--- Job A ---
List every person named in the news article about Venezuela, including its byline.

--- Extract to read ---
>> start

Adamant: Hardest metal
Friday, February 21, 2003

Venezuela Detains Strike Leader - Businessman Detained on Charges of Treason and Rebellion

www.washingtonpost.com By Scott Wilson Washington Post Foreign Service Thursday, February 20, 2003; 12:11 PM

BOGOTA, Colombia, Feb. 20--Venezuela's secret police have arrested one opposition leader and are searching for another as President Hugo Chavez follows through with his pledge to punish those behind the financially crippling general strike that failed to oust him from office.

Carlos Fernandez, head of Venezuela's largest business federation, was arrested late Wednesday night by eight secret service agents as he dined at an upscale restaurant in eastern Caracas. Fernandez was taken to the headquarters of the Disip, as the secret-police agency is known, where opposition leaders say he is being held on charges of treason, "civil rebellion" and illegal assembly.

At the same time, government authorities are searching for Carlos Ortega, head of Venezuela's largest labor federation who along with Fernandez was the most public figure behind the two-month strike that faded earlier this month. Ortega told Venezuelan media this morning that Fernandez's arrest was a "terrorist act" and that he would not turn himself him.

The arrests followed the discovery earlier this week of three dissident Venezuelan army soldiers and an opposition activist, whose bodies bore the signs of torture. International human rights groups said the killings appeared to be politically motivated and demanded an immediate investigation.

Fernandez's arrest came a day after government and opposition negotiators agreed to an eight-point declaration renouncing violence and inflammatory rhetoric as they seek a solution to the political crisis that has shaken the oil-rich nation for more than a year. The document was the first accord to emerge after three months of talks being mediated by Cesar Gaviria, the secretary of the Organization of American States.

>> end

[Dataset records]
>> start

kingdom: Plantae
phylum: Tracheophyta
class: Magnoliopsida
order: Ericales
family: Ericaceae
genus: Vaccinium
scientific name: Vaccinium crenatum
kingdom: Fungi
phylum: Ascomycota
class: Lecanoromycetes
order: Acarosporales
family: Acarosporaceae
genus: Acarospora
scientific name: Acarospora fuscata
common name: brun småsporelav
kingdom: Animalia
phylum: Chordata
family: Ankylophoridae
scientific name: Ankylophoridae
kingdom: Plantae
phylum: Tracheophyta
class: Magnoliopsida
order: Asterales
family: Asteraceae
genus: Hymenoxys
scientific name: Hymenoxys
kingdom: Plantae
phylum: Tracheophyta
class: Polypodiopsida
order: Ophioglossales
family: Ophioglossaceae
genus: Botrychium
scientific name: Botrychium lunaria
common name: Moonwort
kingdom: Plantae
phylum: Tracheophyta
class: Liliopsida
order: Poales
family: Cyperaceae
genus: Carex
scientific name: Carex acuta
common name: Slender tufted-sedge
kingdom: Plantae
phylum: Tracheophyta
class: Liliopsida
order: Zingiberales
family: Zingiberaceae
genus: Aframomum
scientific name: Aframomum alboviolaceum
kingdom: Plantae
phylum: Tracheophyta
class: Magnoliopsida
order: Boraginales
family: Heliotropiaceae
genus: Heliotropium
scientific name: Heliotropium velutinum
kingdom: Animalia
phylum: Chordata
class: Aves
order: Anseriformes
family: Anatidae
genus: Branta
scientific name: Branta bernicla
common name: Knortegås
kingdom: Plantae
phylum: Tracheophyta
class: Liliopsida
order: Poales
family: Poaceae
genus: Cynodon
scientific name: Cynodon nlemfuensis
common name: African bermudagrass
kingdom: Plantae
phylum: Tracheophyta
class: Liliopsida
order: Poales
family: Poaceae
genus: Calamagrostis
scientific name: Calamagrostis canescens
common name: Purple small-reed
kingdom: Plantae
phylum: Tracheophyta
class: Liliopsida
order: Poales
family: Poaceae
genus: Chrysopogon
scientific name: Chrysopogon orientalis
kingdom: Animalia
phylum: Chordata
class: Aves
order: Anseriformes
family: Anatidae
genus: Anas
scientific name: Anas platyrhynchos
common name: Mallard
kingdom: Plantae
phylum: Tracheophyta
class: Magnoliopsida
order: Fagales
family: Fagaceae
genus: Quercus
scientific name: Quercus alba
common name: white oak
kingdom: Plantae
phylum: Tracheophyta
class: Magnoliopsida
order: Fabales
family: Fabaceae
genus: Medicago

>> end

--- Job B ---
In the records, switch "scientific name" to "taxon" between the lines holding "family: Ericaceae" and "genus: Hymenoxys", inclusive, and give only those lines back with nothing else changed.

--- Task response A ---
Scott Wilson, Hugo Chavez, Carlos Fernandez, Carlos Ortega, Cesar Gaviria

--- Task response B ---
family: Ericaceae
genus: Vaccinium
taxon: Vaccinium crenatum
kingdom: Fungi
phylum: Ascomycota
class: Lecanoromycetes
order: Acarosporales
family: Acarosporaceae
genus: Acarospora
taxon: Acarospora fuscata
common name: brun småsporelav
kingdom: Animalia
phylum: Chordata
family: Ankylophoridae
taxon: Ankylophoridae
kingdom: Plantae
phylum: Tracheophyta
class: Magnoliopsida
order: Asterales
family: Asteraceae
genus: Hymenoxys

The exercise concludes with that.